The big picture: Trump's mega-donors defected in droves after Jan. 6 and Republicans' abysmal performance in the 2022 midterms. After flirting with alternate candidates in the GOP primary, many are getting back behind Trump.
The latest is casino billionaire Miriam Adelson, who plans to pour millions into reviving the pro-Trump super PAC Preserve America, Politico reported Thursday.
- Adelson and her late husband, Las Vegas Sands founder Sheldon Adelson, were Trump's biggest donors in 2020 — contributing $90 million to Preserve America.
- The super PAC was overseen at the time by Chris LaCivita, who is now Trump's co-campaign manager.
Driving the news: Hedge fund billionaire Bill Ackman, who has crusaded against DEI policies and antisemitism on college campuses, is likely to endorse Trump as well, the Financial Times reported Thursday.
- Blackstone CEO Steve Schwarzman told Axios last week that he would support and donate to Trump after previously calling for "a new generation of leaders."
- Activist investor Nelson Peltz, who said he regretted voting for Trump after the Capitol attack, hosted the former president at his Florida mansion in March.
- Elon Musk, who met with Trump at Peltz's home, now speaks to the former president multiple times per month and is organizing dinner parties to whip elite opposition against Biden.
- David Sacks and Chamath Palihapitiya, tech investors and hosts of the popular "All In" podcast, are hosting a Silicon Valley fundraiser for Trump on June 6.

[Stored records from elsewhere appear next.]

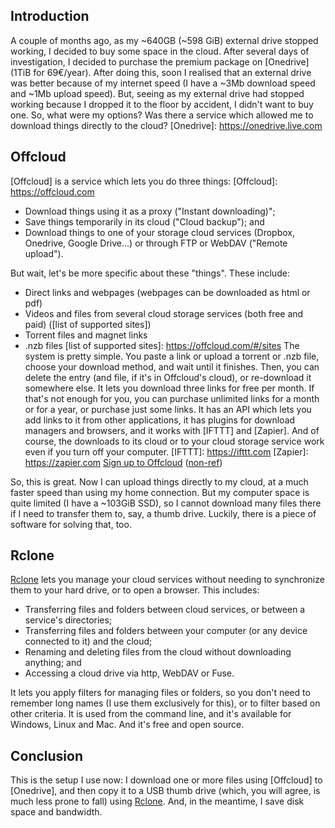 <!--
.. title: Review of Offcloud and Rclone
.. slug: review-offcloud-rclone
.. date: 2018-04-01 12:00:00+02:00
.. tags: cloud, offcloud, rclone, review, dropbox, onedrive, google drive, torrent, magnet, ftp, rclone, cli
.. category: 
.. link: 
.. description: 
.. type: text
-->

## Introduction

A couple of months ago, as my ~640GB (~598 GiB) external drive stopped working, I decided to buy some space in the cloud. After several days of investigation, I decided to purchase the premium package on [Onedrive] (1TiB for 69€/year). After doing this, soon I realised that an external drive was better because of my internet speed (I have a ~3Mb download speed and ~1Mb upload speed). But, seeing as my external drive had stopped working because I dropped it to the floor by accident, I didn't want to buy one. So, what were my options? Was there a service which allowed me to download things directly to the cloud?
[Onedrive]: https://onedrive.live.com

## Offcloud

[Offcloud] is a service which lets you do three things:
[Offcloud]: https://offcloud.com
* Download things using it as a proxy ("Instant downloading)";
* Save things temporarily in its  cloud ("Cloud backup"); and
* Download things to one of your storage cloud services (Dropbox, Onedrive, Google Drive...) or through FTP or WebDAV ("Remote upload").

But wait, let's be more specific about these "things". These include:

* Direct links and webpages (webpages can be downloaded as html or pdf)
* Videos and files from several cloud storage services (both free and paid) ([list of supported sites])
* Torrent files and magnet links
* .nzb files
[list of supported sites]: https://offcloud.com/#/sites
The system is pretty simple. You paste a link or upload a torrent or .nzb file, choose your download method, and wait until it finishes. Then, you can delete the entry (and file, if it's in Offcloud's cloud), or re-download it somewhere else. It lets you download three links for free per month. If that's not enough for you, you can purchase unlimited links for a month or for a year, or purchase just some links. It has an API which lets you add links to it from other applications,  it has plugins for download managers and browsers, and it works with [IFTTT] and [Zapier]. And of course, the downloads to its cloud or to your  cloud storage service work even if you turn off your computer.
[IFTTT]: https://ifttt.com
[Zapier]: https://zapier.com
[Sign up to Offcloud](https://offcloud.com/?=9ee9276b) ([non-ref](https://offcloud.com))

So, this is great. Now I can upload things directly to my cloud, at a much faster speed than using my home connection. But my computer space is quite limited (I have a ~103GiB SSD), so I cannot download many files there if I need to transfer them to, say, a thumb drive. Luckily, there is a piece of software for solving that, too.

## Rclone

[Rclone] lets you manage your cloud services without needing to synchronize them to your hard drive, or to open a browser. This includes:

* Transferring files and folders between cloud services, or between a service's directories;
* Transferring files and folders between your computer (or any device connected to it) and the cloud;
* Renaming and deleting files from the cloud without downloading anything; and
* Accessing a cloud drive via http, WebDAV or Fuse.

It lets you apply filters for managing files or folders, so you don't need to remember long names (I use them exclusively for this), or to filter based on other criteria. It is used from the command line, and it's available for Windows, Linux and Mac. And it's free and open source.

[Rclone]: https://rclone.org/

## Conclusion

This is the setup I use now: I download one or more files using [Offcloud] to [Onedrive], and then copy it to a USB thumb drive (which, you will agree, is much less prone to fall) using [Rclone]. And, in the meantime, I save disk space and bandwidth.

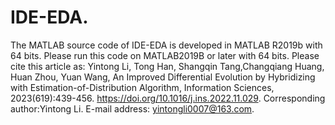 # IDE-EDA.
The MATLAB source code of IDE-EDA is developed in MATLAB R2019b with 64 bits.
Please run this code on MATLAB2019B or later with 64 bits.
Please cite this article as: Yintong Li, Tong Han, Shangqin Tang,Changqiang Huang, Huan Zhou, Yuan Wang, An Improved Differential Evolution by Hybridizing with Estimation-of-Distribution Algorithm, Information Sciences, 2023(619):439-456. https://doi.org/10.1016/j.ins.2022.11.029.
Corresponding author:Yintong Li. E-mail address: yintongli0007@163.com.
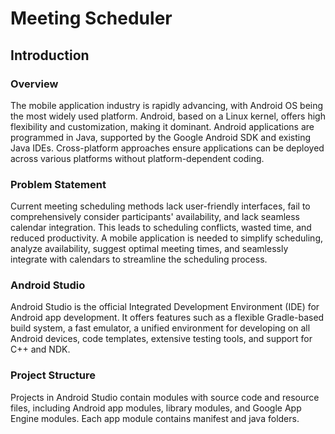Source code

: # Meeting Scheduler
 
## Introduction

### Overview
The mobile application industry is rapidly advancing, with Android OS being the most widely used platform. Android, based on a Linux kernel, offers high flexibility and customization, making it dominant. Android applications are programmed in Java, supported by the Google Android SDK and existing Java IDEs. Cross-platform approaches ensure applications can be deployed across various platforms without platform-dependent coding.

### Problem Statement
Current meeting scheduling methods lack user-friendly interfaces, fail to comprehensively consider participants' availability, and lack seamless calendar integration. This leads to scheduling conflicts, wasted time, and reduced productivity. A mobile application is needed to simplify scheduling, analyze availability, suggest optimal meeting times, and seamlessly integrate with calendars to streamline the scheduling process.

### Android Studio

Android Studio is the official Integrated Development Environment (IDE) for Android app development. It offers features such as a flexible Gradle-based build system, a fast emulator, a unified environment for developing on all Android devices, code templates, extensive testing tools, and support for C++ and NDK.

### Project Structure
Projects in Android Studio contain modules with source code and resource files, including Android app modules, library modules, and Google App Engine modules. Each app module contains manifest and java folders.

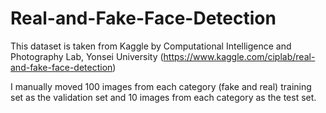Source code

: # Real-and-Fake-Face-Detection
This dataset is taken from Kaggle by Computational Intelligence and Photography Lab, Yonsei University (https://www.kaggle.com/ciplab/real-and-fake-face-detection)

I manually moved 100 images from each category (fake and real) training set as the validation set and 10 images from each category as the test set.
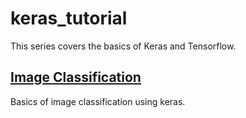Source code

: # keras_tutorial

This series covers the basics of Keras and Tensorflow.

## [Image Classification](./image_classification/)

Basics of image classification using keras.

Between the lines: Trump, who spent much of the primary season drowning in legal bills, has ramped up his fundraising appeals with audacious promises to top donors, the Washington Post reports.
- On several occasions, he has asked for checks of $25 million or $50 million — and tested the bounds of campaign finance laws by tying the requests to promises of tax cuts and favorable business policies.
- At a meeting at Mar-a-Lago last month, Trump asked some of the oil industry's top executives to help raise $1 billion for his campaign as he outlined his maximalist pro-drilling agenda.
What they're saying: "Donors at every level from working Americans to business leaders are coming into President Trump's campaign because they know the fate the nation is at stake," Trump campaign adviser Brian Hughes told Axios.
The other side: The Biden campaign has a massive war chest of its own, boasting $192 million in cash-on-hand in April and planning star-studded fundraisers to kick off the summer, including in Hollywood.
- Biden officials also see a political benefit to Trump's alignment with Wall Street and cozy ties with the oil industry.
- "Despite what Donald Trump thinks, America is not for sale to billionaires, oil and gas executives, or even Elon Musk," Biden campaign spokesman James Singer said in a statement.
What to watch: Billionaire Ken Griffin, one of the Republican Party's top donors, says he's waiting to see whom Trump picks as his running mate before getting out his checkbook.